§ **Required action**
Could you give back exactly the lines below from the one with "Sterling Silver Citrine Earrings" through the one with "Roatan Real Estate –", without a single picture?

§ **Page-level text extractions**
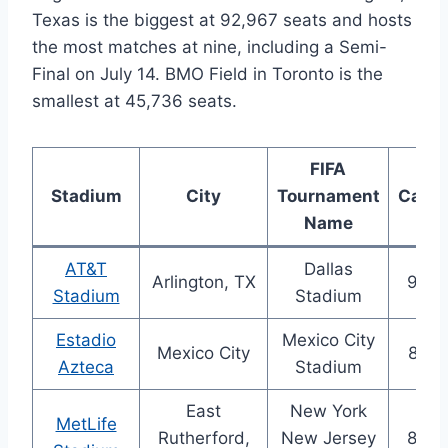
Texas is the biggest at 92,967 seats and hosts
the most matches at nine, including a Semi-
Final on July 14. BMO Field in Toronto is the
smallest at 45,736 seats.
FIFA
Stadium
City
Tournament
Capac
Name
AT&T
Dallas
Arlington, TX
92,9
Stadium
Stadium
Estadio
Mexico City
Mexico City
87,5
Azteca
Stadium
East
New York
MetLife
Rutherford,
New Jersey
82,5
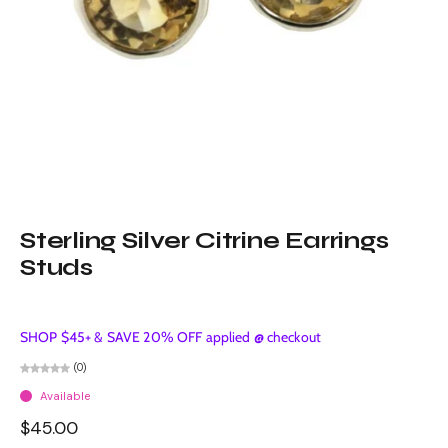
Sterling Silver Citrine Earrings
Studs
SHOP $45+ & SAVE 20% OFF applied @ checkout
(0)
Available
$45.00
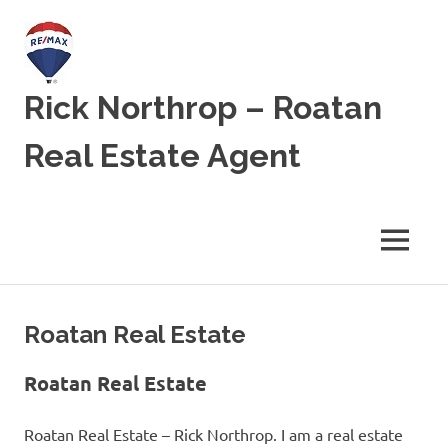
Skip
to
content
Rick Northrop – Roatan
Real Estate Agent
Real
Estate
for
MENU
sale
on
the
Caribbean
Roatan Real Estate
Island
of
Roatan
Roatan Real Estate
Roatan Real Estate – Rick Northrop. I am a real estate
...
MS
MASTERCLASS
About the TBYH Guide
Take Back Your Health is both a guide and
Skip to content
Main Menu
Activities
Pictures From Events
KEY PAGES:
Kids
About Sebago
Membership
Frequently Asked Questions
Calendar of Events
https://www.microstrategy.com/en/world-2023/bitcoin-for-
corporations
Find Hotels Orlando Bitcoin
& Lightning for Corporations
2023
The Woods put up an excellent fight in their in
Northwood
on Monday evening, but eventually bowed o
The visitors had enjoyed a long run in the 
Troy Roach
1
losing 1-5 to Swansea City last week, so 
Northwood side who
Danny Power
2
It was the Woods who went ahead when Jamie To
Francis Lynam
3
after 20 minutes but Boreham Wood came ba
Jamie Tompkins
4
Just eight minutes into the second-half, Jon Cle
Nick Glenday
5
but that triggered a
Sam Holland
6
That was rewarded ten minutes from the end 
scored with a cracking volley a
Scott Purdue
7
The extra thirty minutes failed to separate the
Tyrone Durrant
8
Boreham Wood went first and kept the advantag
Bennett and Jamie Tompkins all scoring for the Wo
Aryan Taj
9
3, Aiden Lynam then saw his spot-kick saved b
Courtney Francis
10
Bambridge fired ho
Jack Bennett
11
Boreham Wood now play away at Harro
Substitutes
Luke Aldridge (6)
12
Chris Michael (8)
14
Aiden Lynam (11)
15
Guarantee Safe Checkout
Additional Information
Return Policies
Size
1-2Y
--
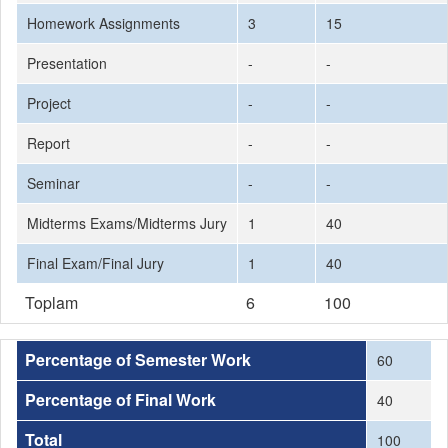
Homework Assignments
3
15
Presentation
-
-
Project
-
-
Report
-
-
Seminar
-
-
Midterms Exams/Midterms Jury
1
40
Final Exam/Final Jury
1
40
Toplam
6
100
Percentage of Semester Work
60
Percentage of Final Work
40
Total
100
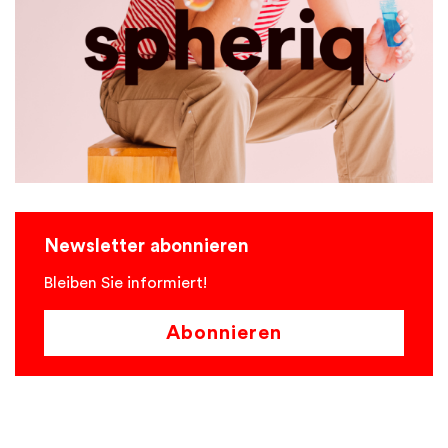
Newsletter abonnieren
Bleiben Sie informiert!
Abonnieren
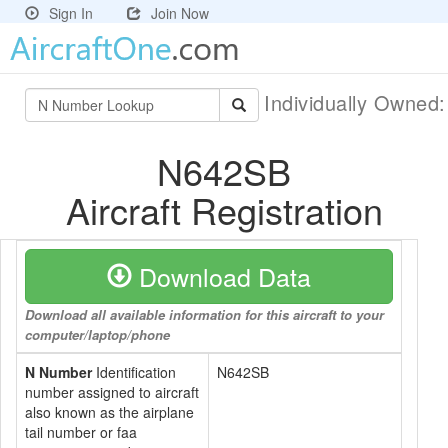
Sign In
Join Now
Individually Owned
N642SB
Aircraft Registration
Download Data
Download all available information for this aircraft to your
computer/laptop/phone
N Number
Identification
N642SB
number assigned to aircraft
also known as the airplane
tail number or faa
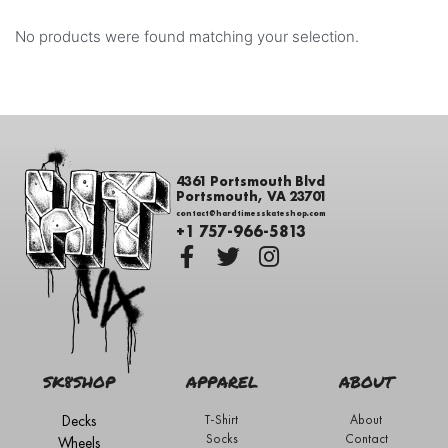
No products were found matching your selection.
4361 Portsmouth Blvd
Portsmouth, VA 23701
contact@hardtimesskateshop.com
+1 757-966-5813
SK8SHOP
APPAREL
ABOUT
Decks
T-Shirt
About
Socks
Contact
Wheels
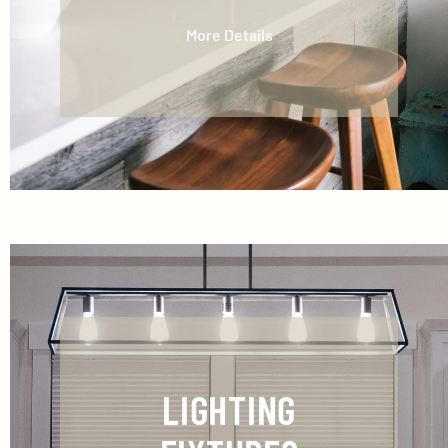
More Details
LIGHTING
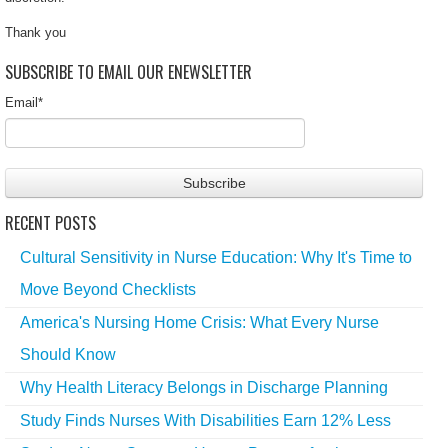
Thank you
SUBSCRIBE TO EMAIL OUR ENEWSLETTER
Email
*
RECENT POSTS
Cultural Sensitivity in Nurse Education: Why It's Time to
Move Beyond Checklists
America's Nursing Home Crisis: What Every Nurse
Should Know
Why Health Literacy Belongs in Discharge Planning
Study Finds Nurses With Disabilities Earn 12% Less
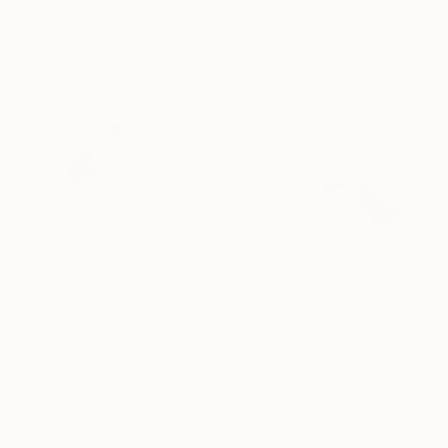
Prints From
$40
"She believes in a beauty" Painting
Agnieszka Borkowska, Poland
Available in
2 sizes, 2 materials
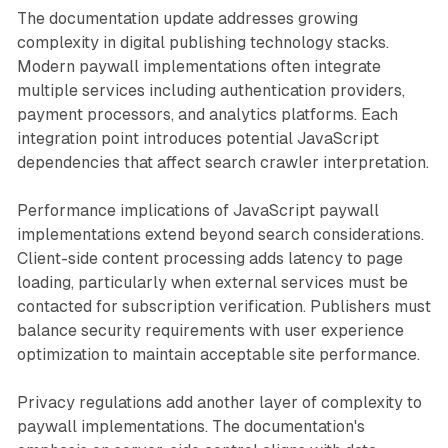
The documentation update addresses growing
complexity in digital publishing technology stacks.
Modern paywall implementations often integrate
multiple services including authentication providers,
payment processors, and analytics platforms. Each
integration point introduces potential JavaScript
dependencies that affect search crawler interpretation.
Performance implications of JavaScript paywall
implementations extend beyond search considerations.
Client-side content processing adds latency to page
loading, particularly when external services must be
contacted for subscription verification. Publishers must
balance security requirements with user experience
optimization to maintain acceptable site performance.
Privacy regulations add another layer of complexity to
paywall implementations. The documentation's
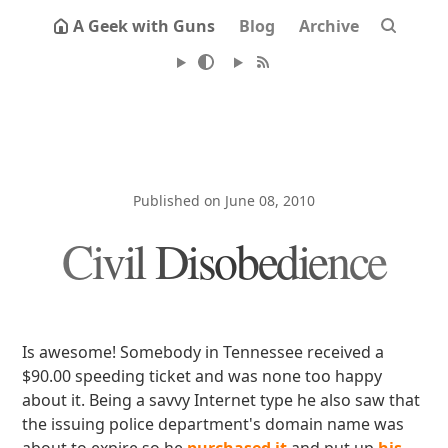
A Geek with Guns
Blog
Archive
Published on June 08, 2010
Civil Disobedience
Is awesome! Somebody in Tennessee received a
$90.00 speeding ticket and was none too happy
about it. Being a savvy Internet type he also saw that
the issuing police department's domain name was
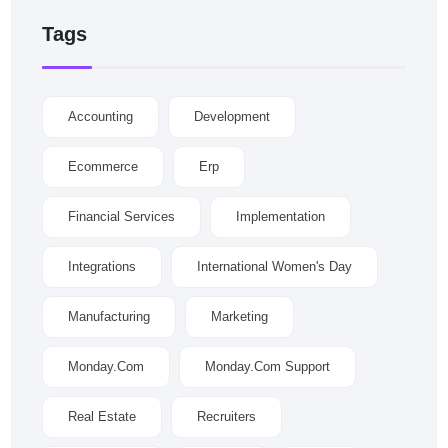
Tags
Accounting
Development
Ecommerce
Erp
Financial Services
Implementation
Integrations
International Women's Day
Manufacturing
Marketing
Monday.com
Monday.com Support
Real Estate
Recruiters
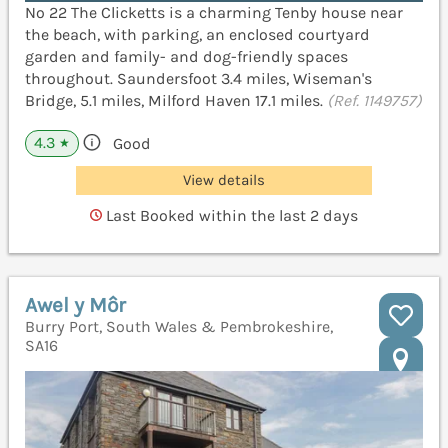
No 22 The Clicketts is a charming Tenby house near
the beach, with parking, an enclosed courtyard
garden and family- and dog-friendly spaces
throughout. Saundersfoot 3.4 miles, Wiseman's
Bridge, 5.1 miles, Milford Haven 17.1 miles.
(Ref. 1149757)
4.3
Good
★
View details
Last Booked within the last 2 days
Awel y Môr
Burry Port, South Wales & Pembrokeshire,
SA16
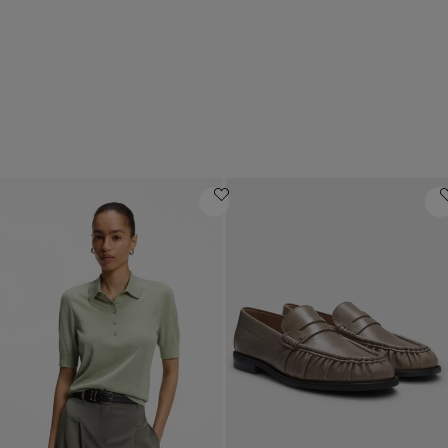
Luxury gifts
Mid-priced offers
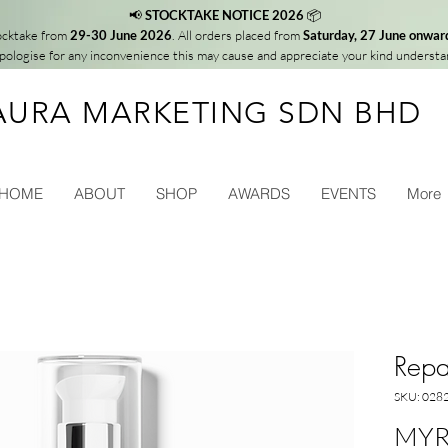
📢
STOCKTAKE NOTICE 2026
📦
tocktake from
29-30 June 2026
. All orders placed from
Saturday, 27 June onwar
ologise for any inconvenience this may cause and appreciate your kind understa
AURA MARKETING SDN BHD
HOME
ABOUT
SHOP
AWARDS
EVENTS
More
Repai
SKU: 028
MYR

§ **Answer space**
Sterling Silver Citrine Earrings
Studs
SHOP $45+ & SAVE 20% OFF applied @ checkout
(0)
Available
$45.00
Skip
to
content
Rick Northrop – Roatan
Real Estate Agent
Real
Estate
for
MENU
sale
on
the
Caribbean
Roatan Real Estate
Island
of
Roatan
Roatan Real Estate
Roatan Real Estate – Rick Northrop. I am a real estate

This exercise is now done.